Companies must approach IT modernization as a journey

We’re on the doorstep to important changes in the services market.

I believe we’re on the doorstep of very important changes in IT market conditions. IT groups have experimented with hybrid cloud, agile and DevOps, and businesses have experimented with analytics and increasingly experiment with AI. Companies are confident they can now move some pilot experiments into programs, knowing they will support the weight of business transformation but that programs must be run with an agile rather than waterfall approach. Furthermore, IT and shared services need to modernize so they can respond more effectively and quickly to the business needs for innovation and competitive advantage. However, companies often don’t realize up front that IT modernization in a digital world is very different and more complicated than traditional transformations.

Big IT modernization journeys

Primarily, IT modernization takes the form of several big journeys: hybrid cloud, agile / DevOps, more deeply embedded security, digital end-user compute workspace, for example. Over the next few years, companies will dedicate substantial focus and resources to ensure successful journeys in IT modernization and digital transformation. These journeys require change that cut across technology, people, process, talent and philosophy. Hence, we’re on the doorstep to journeys that will dramatically change the market for how companies deliver IT services.

For instance, there is a clear journey to hybrid cloud. The debate around cloud is over as to whether it will exist or whether companies will use it. It is largely accepted, and there is no longer a question as to whether companies can operate in a production world and secure the cloud. All those experiments and early debates are now receding. Companies also are now convinced that the path is not to one cloud (AWS or Azure) but a hybrid cloud in which companies take advantage of several public clouds, their own private cloud, and potentially attempt to turn their legacy estates into a legacy cloud.

There is emerging conviction around what the hybrid cloud environment will look like, and companies are now embarking on the journey to implement that vision rather than experimenting to understand what that vision should be.

Another journey that is emerging with conviction is the understanding that if IT is to appropriately support the business, it must become much faster and more agile. Hence, there is a growing movement to adopt agile methodology and its cousin DevOps so that IT can dramatically improve its ability to increase its pace of change.

DevOps uses cross-functional teams aligned by business services. The teams are responsible for the entire stack that was delivered in shared services. They are persistent teams, staying with the firm throughout its transformation journey, rather than moving on to other projects. DevOps teams are also located in close proximity with the business teams to enhance collaboration and increase speed. Unlike shared services units, which focus on low costs per function, DevOps focuses on business impact at speed. Consequently, as companies take the DevOps journey, they use dramatically fewer resources to deliver services.

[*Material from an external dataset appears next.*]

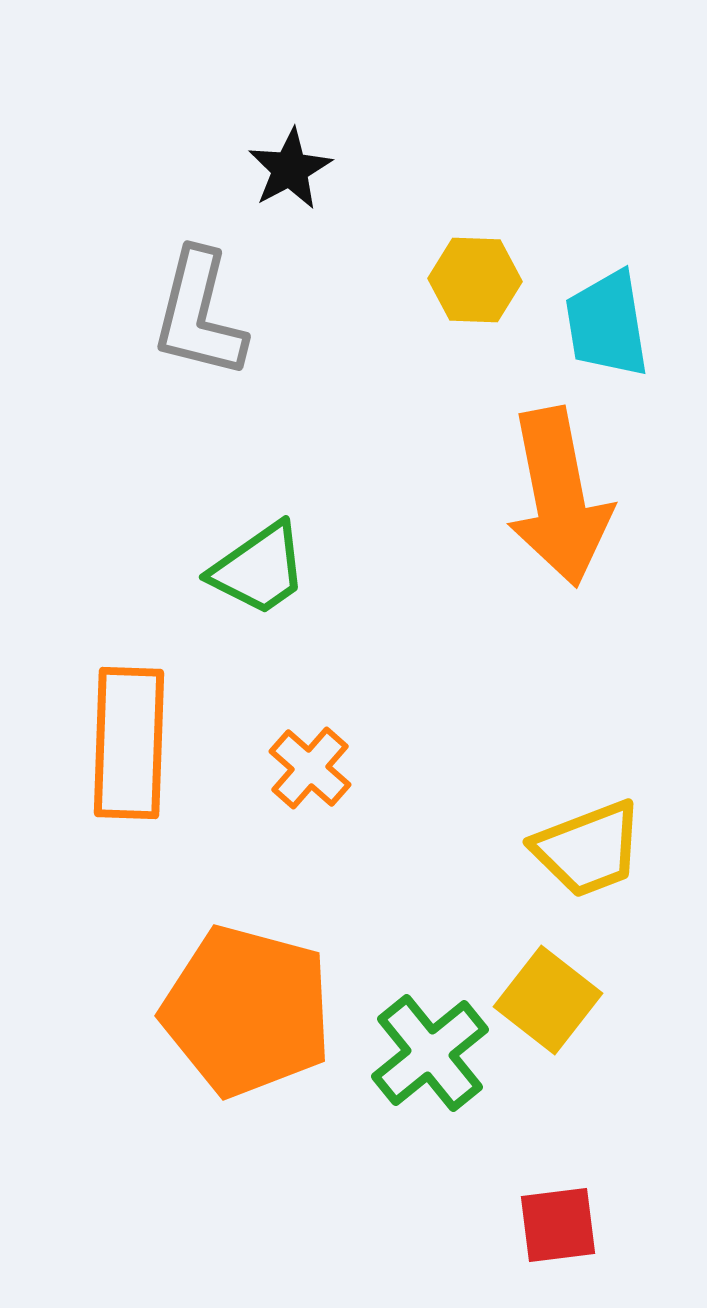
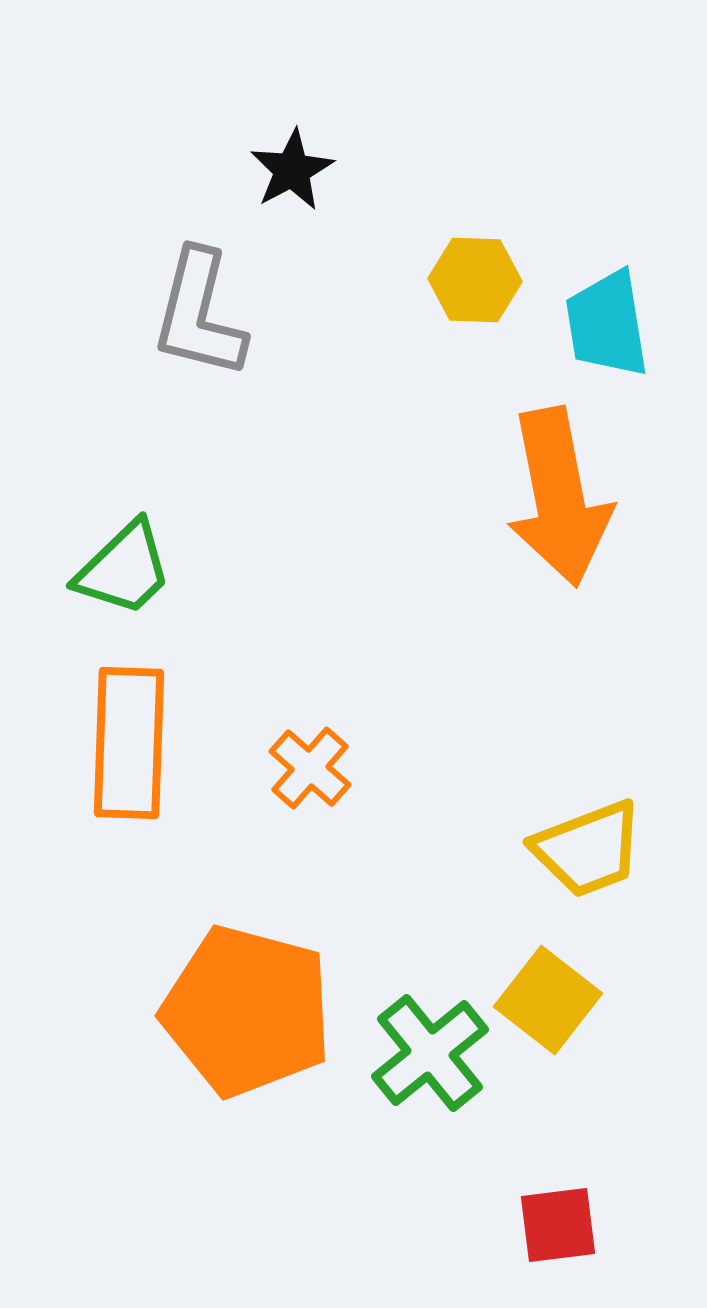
black star: moved 2 px right, 1 px down
green trapezoid: moved 135 px left; rotated 9 degrees counterclockwise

I blogged before about Microsoft’s journey to DevOps in its Azure cloud organization. Its DevOps implementation enabled a dramatic improvement in Microsoft Azure’s pace of innovation. Quality also improved, and the error rate dropped dramatically. The result of the firm’s DevOps journey was offerings more valuable to customers, more user-friendly services and Azure’s ability to capture greater share of the cloud market.

Another journey in IT modernization reimagines the end-user compute workspace environment, sometimes known as the IT service desk area. The end-user compute space yields a high level of dissatisfaction among business users and often is the lens through which the business views IT’s success and value. In a prior blog, I explained three aspects of the end-user compute space in IT that need to change. A fourth IT modernization focus is the journey to a secure world.

Why IT modernizations are more complicated than traditional transformation

One of the major differences in IT modernization is that the amount of change an IT organization undergoes is far greater than before. Consequently, the waterfall approach or the event-driven approach breaks down. Companies must approach IT modernization as agile, iterative journeys. Contrary to many assumptions this phased approach doesn’t slow down achieving the objectives. In a prior blog, I used the analogy of car brakes to explain how the phased-journey works.  

Another difference from today’s IT modernization initiatives compared to traditional transformation is that companies need to spend much more time and value on design. It’s not just an upfront design; it’s an ongoing journey of design. This also involves third-party relationships. The normal large total contract value (TCV) where the parties commit to a scope of work of three to five years now gives way to a much more flexible set of relationships that align well with the DevOps agile methodology.

Furthermore, the focus on transformation used to be on unit cost; but today, the focus is on designing a business model change or service model change.

A complicating factor is that both IT modernization and digital transformation are occurring in some companies at the same time but are driven by different stakeholders towards each other. Modernization is to enable support systems to support the digital transformation, and the digital transformation is to accomplish business goals at speed, which requires modernization.

Commitment to the journeys

Companies are committing to go on these IT modernization journeys and are committing to fund these activities to improve agility and speed so that IT can better serve the business needs and create new competitive advantages.

IT groups now realize that they are too expensive and too slow. Where this situation doesn’t change, IT will be left sidelined with only the legacy operations to administer, and the business will adopt technology independent of IT. IT groups are responding by committing to modernize IT by undertaking these journeys.

As I observe the enormity of IT modernization journeys, I believe the next few years will be dedicated to these journeys with substantial focus and resources committed to ensuring companies travel these journeys successfully.